An attorney giving a devastating argument is distracted by a frightening sight. You have no idea what it is, except that it’s enough to distract him from his pleading before the court. What is it?  You have to turn the page. Here’s another example from Catching Cold-Redemption   

An hour later, Breanna pulled into her apartment complex’s parking lot.  A banged-up SUV sat in her assigned spot, motor still running.  No matter though. As long as she didn’t have to clear snow to park, the accountant didn’t much care where she parked in the clean lot on this warm, clear day.  
          “Hello,” the woman said, getting out of the dirty SUV. “I am an attorney.” Breanna watched the short woman, struggling with a bad limp, ache her way out of the car.
           “How can I help you?”  “I was wondering if you needed assistance after the accident back there on 52.” Goodness. A genuine ambulance chaser—kind of. Breanna smiled.
             “Thank you, ma’am, but we are fine.” “No need to check your baby for one of those neck injuries?” “She was secure,” Breanna said, still smiling, “and as I said, we are fine.” “OK, well, anyway, here’s my card.” The woman struggled back into the SUV, threw it into gear, and backed out of the parking space.  Cassie.    Standing there, on the other side of where the banged-up SUV had been, the West Lafayette wind whipped the short brown hair across her face.   

At the end of a draining
day, Breanna sees Cassie, a friend and her lifesaver who disappeared months ago, just standing there in a parking lot facing her. Where has she been? What does her new presence mean? 

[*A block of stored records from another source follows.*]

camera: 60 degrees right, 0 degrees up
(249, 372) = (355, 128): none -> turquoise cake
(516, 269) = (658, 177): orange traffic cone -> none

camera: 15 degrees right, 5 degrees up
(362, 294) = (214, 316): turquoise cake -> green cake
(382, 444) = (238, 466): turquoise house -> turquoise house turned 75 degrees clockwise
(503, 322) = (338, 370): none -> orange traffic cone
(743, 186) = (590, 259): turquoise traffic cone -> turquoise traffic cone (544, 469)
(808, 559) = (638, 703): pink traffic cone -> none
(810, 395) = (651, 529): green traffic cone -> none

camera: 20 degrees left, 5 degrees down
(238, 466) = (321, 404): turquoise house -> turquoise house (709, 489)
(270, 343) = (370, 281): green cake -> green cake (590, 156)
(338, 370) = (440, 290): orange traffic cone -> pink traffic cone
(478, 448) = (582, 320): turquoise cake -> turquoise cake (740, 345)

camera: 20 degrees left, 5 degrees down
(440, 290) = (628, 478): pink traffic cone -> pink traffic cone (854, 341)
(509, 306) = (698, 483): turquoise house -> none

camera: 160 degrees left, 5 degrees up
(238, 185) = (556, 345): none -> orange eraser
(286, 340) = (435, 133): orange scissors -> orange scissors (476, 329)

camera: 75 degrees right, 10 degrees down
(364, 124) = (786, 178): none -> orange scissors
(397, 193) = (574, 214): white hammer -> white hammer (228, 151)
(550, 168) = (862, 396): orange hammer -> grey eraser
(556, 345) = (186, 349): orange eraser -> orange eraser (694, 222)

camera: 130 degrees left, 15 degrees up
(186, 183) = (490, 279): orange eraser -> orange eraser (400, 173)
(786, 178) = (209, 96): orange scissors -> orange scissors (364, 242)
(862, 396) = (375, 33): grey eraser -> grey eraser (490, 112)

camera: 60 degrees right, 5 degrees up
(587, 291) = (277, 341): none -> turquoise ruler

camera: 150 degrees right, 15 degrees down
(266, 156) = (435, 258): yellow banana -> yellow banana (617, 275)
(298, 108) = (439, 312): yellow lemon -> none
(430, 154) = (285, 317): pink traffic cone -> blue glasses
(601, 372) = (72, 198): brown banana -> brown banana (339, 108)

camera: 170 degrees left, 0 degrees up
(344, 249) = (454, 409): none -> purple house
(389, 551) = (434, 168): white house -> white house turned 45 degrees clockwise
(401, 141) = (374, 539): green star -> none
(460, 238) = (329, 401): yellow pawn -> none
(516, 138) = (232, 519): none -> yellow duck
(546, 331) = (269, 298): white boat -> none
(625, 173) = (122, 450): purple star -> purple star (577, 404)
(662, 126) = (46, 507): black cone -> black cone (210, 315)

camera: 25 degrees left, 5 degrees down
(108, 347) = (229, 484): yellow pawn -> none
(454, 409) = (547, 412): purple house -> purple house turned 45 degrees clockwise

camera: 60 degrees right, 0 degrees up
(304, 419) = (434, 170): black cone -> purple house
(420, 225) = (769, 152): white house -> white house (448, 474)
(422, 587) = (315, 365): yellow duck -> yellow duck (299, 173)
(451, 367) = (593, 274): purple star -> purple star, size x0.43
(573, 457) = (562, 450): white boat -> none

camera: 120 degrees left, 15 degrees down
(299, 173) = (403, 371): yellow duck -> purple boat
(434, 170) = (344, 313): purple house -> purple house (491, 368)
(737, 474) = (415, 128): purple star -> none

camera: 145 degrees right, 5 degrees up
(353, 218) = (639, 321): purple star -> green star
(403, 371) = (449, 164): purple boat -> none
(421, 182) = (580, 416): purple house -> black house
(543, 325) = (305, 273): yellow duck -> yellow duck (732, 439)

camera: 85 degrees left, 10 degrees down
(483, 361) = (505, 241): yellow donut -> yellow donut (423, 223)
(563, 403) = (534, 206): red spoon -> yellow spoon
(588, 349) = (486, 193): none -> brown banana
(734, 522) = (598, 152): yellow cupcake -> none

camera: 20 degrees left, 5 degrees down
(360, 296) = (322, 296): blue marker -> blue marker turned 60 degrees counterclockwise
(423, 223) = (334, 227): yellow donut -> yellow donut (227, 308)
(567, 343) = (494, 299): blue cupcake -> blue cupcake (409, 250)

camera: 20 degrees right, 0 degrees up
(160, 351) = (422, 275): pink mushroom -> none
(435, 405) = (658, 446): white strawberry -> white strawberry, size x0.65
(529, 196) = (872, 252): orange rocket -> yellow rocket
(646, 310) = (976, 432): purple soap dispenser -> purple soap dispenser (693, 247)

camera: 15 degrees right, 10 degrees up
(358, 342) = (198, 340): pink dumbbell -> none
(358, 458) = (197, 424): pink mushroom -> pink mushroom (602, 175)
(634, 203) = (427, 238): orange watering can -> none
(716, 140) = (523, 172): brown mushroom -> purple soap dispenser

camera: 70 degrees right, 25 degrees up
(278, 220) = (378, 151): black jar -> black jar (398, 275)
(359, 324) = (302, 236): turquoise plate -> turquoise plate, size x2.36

And finally, from Catching Cold-Judgment

          “Well, this is all phenomenal. I’m just trying to figure out how this enters into what it is that Jon has in mind to do.”
          “Yeah, yeah. Well, I’m going to rely on you for that, Kevin, because I’m not sure what it is he wants to do either.”
            “Well, he’s interested in understanding the chemical language the body speaks to itself.” He watched Ava think for just a few moments.
             “Yeah, yeah, you know, I never thought about things that way, but”—she shrugged—“it’s a good way to consider it.”
             “Well then,” she continued, “we build a molecular machine to discern the message of the protein and radio it back to headquarters.”
               Kevin said nothing, in awe of her ability to size up the conversation. “Yeah, yeah. I’m in. Yeah. Welcome to Arizona. Look.”  
            Ava strained to see. “That looks like—” “Tumbleweed.”       Ava clapped her hands. “Yeah. What’s this?” Driving slowly in the snow, they both looked right at a hill, sloping down from the highway.   “Yeah, Kevin, what are they?”
           “Men with guns.” 

           A harmless conversation between two scientists ends with a new external threat. Who are they? 

           Energy is the page turner. Ask yourself as you prepare the scene, what energy is invoked by the scene.